About the job Senior Infrastructure Engineer
Position Overview
We are seeking a Senior Infrastructure Engineer to join our team and take ownership of the company's infrastructure systems. As the inaugural infrastructure hire, you will play a pivotal role in designing, implementing, and maintaining the technical foundation that supports our business. This is a hands-on position with significant responsibility, working closely with engineering and product teams to ensure our systems are secure, scalable, and highly performant.
As the organization grows, this role will evolve to include defining and shaping the structure of our infrastructure team and establishing best practices across the company.
Key Responsibilities
Infrastructure Management
- Design, provision, and maintain AWS resources using Infrastructure-as-Code tools such as Terraform or CloudFormation.
- Manage compute, storage, databases, networking, and IAM policies, including EC2, ECS/EKS, S3, EFS, RDS, DynamoDB, VPCs, and Load Balancers.
Containerization & Orchestration
- Build, optimize, and maintain Docker images and registries.
- Operate container clusters (ECS, EKS, Kubernetes) and manage deployments using Helm or similar tools.
CI/CD & Release Engineering
- Architect, maintain, and optimize end-to-end CI/CD pipelines (GitHub Actions, Jenkins, GitLab CI, Bitbucket Pipelines).

WHAT YOU WILL DO:
1 - According to the job posting, which teams will the Senior Infrastructure Engineer work closely with?
2 - Repeat the job posting from "- Manage compute, storage, databases, networking, and" to "images and registries.".
These rows were taken from a separate source.

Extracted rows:

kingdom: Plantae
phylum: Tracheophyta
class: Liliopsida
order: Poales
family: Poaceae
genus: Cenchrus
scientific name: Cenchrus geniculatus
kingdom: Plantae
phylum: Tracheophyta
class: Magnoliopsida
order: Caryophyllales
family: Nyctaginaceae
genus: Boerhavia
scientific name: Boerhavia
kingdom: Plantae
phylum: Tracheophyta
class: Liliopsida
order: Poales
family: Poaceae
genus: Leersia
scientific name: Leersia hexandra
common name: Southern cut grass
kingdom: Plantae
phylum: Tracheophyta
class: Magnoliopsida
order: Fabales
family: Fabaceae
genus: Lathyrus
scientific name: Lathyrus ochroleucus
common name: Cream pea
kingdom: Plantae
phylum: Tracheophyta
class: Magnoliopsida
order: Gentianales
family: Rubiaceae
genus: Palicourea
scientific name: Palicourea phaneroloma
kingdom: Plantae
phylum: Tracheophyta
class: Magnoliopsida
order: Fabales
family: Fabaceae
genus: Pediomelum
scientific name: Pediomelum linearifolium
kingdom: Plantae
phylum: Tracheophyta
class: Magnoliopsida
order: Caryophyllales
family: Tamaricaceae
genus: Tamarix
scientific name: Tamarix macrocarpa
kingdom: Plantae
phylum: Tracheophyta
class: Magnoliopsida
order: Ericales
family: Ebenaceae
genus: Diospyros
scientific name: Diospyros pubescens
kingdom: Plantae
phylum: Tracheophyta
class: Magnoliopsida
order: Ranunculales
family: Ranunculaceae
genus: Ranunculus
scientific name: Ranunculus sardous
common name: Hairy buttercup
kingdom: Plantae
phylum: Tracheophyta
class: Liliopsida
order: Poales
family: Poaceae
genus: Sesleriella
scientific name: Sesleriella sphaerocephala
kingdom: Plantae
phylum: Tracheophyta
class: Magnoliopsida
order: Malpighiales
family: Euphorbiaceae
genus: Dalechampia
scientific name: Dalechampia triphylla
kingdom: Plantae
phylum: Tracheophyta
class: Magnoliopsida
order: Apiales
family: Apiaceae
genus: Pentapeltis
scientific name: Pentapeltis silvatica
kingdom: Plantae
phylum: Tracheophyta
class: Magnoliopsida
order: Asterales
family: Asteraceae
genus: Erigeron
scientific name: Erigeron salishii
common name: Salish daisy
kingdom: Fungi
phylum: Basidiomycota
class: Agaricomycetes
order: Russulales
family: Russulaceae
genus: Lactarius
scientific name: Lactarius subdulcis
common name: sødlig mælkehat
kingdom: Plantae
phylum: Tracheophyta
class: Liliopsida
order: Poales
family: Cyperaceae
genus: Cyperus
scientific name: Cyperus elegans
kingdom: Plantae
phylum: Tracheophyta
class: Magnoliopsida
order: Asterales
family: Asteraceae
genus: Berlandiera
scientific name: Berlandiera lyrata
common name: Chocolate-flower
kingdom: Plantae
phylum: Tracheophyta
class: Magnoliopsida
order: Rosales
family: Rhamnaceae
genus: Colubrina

WORKED SOLUTIONS:
1 - Engineering and product teams.

2 -
- Manage compute, storage, databases, networking, and IAM policies, including EC2, ECS/EKS, S3, EFS, RDS, DynamoDB, VPCs, and Load Balancers.
Containerization & Orchestration
- Build, optimize, and maintain Docker images and registries.